Passage shown:
_ _ _ _

Comparing float and decimal

[Terry Reedy]

Gabriel Genellina wrote:
> En Thu, 25 Sep 2008 08:02:49 -0300, Mark Dickinson <dickinsm at gmail.com> 
> escribió:
>> On Sep 23, 1:58 pm, Robert Lehmann <stargam... at gmail.com> wrote:
>>> I don't see why transitivity should apply to Python objects in general.
>>
>> Hmmm.  Lack of transitivity does produce some, um, interesting
>> results when playing with sets and dicts.  Here are sets s and
>> t such that the unions s | t and t | s have different sizes:
>>
>>>>> from decimal import Decimal
>>>>> s = set([Decimal(2), 2.0])
>>>>> t = set([2])
>>>>> len(s | t)
>> 2
>>>>> len(t | s)
>> 1
> 
> Ouch!
> 
>> This opens up some wonderful possibilities for hard-to-find bugs...
> 
> And I was thinking all this thread was just a theoretical question 
> without practical consequences...

_ _ _ _

(Data entries)

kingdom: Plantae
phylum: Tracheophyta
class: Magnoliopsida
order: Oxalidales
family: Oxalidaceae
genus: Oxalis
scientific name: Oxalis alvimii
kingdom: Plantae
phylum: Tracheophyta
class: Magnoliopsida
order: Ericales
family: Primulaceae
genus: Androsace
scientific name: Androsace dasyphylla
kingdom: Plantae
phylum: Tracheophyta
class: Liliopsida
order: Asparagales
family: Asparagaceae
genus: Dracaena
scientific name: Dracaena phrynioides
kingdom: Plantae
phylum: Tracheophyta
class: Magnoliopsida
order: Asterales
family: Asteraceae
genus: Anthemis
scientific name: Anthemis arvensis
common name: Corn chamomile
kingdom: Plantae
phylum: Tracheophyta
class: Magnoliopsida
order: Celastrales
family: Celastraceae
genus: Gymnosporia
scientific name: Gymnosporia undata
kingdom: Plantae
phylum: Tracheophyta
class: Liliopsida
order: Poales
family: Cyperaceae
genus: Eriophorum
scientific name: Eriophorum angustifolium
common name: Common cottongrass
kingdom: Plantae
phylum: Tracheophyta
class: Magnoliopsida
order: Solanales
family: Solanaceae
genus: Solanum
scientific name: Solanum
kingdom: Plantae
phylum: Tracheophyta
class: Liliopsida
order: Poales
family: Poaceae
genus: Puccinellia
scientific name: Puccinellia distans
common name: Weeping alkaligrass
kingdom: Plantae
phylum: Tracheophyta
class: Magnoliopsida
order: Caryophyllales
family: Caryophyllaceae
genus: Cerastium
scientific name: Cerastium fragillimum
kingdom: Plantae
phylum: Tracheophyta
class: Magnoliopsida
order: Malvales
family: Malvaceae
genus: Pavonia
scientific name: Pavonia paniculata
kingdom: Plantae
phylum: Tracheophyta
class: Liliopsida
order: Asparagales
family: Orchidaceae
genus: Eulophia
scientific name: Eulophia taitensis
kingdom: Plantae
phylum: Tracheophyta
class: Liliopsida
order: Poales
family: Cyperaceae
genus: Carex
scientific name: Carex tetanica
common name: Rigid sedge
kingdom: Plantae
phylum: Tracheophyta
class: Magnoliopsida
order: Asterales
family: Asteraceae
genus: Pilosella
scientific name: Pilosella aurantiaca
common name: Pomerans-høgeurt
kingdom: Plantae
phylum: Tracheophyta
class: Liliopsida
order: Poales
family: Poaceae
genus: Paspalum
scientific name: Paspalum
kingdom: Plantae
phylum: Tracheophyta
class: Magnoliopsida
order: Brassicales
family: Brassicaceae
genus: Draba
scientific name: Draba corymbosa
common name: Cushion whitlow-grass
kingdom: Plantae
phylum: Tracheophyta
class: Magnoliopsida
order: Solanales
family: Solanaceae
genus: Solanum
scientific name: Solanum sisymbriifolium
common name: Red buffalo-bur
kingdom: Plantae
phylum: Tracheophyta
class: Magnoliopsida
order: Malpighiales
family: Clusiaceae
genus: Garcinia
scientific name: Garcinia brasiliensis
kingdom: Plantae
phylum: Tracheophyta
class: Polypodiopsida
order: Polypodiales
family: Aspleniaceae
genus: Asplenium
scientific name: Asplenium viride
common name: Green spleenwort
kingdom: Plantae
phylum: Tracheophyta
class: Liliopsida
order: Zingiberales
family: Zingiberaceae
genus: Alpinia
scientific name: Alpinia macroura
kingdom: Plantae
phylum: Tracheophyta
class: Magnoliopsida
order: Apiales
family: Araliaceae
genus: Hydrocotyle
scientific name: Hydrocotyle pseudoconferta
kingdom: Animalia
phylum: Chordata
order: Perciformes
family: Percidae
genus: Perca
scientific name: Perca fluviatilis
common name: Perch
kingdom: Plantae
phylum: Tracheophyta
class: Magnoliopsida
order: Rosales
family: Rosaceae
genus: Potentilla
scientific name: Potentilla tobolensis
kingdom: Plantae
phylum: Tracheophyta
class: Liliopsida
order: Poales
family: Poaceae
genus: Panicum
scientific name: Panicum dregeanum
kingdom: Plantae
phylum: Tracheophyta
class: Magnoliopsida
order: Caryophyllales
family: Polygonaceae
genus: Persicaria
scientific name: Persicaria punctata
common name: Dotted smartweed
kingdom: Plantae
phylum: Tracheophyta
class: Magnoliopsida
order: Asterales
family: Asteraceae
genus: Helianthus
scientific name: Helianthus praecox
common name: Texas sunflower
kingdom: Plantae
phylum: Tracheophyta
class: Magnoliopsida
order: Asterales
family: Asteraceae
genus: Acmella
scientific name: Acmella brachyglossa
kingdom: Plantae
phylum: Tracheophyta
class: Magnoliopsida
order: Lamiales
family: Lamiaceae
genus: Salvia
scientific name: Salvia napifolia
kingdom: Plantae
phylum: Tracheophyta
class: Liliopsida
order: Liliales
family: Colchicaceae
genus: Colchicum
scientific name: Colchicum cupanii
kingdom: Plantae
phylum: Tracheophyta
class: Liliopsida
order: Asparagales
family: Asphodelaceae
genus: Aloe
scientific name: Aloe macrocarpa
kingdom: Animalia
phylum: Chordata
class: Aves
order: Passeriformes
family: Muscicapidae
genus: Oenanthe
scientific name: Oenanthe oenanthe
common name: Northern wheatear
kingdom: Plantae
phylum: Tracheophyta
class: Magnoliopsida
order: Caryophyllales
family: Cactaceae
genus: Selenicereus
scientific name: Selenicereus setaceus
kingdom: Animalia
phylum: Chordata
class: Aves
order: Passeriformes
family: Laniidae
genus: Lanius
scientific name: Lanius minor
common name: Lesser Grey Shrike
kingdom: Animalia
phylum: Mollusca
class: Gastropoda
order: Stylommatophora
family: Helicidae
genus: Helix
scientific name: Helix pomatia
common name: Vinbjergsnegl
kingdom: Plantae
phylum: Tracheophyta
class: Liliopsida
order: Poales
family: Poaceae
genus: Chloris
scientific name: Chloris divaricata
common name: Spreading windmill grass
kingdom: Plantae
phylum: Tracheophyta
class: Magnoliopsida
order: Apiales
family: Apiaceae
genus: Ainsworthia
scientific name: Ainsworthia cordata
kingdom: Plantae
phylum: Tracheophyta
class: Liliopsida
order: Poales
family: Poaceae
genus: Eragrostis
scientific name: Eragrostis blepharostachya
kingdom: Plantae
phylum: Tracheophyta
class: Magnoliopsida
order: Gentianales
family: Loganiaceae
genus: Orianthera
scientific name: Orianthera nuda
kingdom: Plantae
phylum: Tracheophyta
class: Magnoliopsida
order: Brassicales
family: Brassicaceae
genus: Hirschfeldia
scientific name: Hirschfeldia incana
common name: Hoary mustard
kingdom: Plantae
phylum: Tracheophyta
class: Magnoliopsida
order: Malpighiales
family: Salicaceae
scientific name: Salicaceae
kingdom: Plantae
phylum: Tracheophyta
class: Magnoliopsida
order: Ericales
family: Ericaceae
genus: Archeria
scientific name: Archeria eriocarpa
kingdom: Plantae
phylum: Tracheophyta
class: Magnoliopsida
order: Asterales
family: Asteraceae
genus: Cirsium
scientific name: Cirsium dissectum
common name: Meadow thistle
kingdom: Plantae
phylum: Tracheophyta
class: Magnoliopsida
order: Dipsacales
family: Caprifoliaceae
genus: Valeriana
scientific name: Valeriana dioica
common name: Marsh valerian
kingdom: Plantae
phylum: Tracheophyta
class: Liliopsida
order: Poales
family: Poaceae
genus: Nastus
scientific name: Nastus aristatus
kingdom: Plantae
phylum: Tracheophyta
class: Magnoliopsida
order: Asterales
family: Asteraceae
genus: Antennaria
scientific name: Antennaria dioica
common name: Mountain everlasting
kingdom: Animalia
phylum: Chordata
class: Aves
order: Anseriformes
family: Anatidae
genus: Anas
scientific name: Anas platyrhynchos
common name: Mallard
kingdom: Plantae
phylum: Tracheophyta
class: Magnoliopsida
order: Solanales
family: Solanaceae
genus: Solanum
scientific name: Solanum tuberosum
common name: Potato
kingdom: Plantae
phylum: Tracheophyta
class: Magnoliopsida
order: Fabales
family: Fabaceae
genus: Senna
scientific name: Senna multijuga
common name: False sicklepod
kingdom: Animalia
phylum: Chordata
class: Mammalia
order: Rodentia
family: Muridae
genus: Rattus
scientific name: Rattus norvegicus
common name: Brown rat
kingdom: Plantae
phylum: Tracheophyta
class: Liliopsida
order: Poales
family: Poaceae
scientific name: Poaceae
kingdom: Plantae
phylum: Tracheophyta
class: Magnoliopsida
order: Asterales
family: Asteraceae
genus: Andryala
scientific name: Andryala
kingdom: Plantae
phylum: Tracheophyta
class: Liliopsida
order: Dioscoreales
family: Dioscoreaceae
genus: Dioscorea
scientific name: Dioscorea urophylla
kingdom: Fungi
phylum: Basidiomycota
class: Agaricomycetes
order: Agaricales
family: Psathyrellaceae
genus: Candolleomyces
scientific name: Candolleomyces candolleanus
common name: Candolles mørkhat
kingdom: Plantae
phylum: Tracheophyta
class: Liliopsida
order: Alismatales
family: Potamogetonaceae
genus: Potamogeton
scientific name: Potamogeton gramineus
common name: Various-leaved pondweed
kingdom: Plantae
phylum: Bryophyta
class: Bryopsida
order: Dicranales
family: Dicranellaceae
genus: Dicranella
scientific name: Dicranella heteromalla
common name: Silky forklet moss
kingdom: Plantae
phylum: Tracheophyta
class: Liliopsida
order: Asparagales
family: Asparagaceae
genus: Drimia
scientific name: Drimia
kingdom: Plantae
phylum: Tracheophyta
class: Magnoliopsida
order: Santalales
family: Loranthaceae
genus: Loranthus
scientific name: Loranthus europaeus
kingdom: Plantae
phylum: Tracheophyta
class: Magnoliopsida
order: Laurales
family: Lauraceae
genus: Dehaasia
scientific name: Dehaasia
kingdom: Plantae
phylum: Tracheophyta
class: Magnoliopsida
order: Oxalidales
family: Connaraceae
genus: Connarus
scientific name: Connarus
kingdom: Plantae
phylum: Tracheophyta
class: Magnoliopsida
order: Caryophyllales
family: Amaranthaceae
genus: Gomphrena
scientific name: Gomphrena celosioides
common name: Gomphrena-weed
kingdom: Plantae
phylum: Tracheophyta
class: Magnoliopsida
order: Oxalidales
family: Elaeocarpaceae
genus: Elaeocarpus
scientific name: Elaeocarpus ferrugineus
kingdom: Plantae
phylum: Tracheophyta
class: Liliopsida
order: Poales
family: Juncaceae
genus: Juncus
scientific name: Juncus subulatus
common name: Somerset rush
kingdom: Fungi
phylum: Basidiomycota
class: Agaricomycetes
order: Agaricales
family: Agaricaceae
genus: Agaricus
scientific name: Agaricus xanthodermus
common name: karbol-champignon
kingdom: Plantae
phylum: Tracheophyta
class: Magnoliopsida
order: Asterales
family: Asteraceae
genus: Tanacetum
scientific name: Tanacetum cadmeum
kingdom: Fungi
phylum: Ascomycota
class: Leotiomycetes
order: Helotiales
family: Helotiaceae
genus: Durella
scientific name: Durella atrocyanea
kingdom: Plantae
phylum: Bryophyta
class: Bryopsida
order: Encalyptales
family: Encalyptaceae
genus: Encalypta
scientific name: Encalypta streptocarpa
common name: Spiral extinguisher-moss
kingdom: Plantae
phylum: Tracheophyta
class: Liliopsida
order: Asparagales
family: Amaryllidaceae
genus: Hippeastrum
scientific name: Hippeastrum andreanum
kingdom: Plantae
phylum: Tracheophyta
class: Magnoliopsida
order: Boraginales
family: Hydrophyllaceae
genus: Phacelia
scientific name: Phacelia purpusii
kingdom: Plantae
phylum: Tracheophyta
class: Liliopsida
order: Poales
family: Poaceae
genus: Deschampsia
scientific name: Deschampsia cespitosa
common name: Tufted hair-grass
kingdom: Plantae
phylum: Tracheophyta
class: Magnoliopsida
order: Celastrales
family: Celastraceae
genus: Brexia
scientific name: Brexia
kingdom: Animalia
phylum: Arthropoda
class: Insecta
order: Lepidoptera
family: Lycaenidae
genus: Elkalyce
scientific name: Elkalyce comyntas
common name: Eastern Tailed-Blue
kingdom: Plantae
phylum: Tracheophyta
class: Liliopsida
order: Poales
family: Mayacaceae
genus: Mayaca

_ _ _ _

Instructions to follow: Repeat the thread on comparing float and decimal from "Comparing float and" to "objects in general.", switching "transitivity" to "consistency". Work from the thread on comparing float and decimal alone.

Completed task:
Comparing float and decimal

[Terry Reedy]

Gabriel Genellina wrote:
> En Thu, 25 Sep 2008 08:02:49 -0300, Mark Dickinson <dickinsm at gmail.com> 
> escribió:
>> On Sep 23, 1:58 pm, Robert Lehmann <stargam... at gmail.com> wrote:
>>> I don't see why consistency should apply to Python objects in general.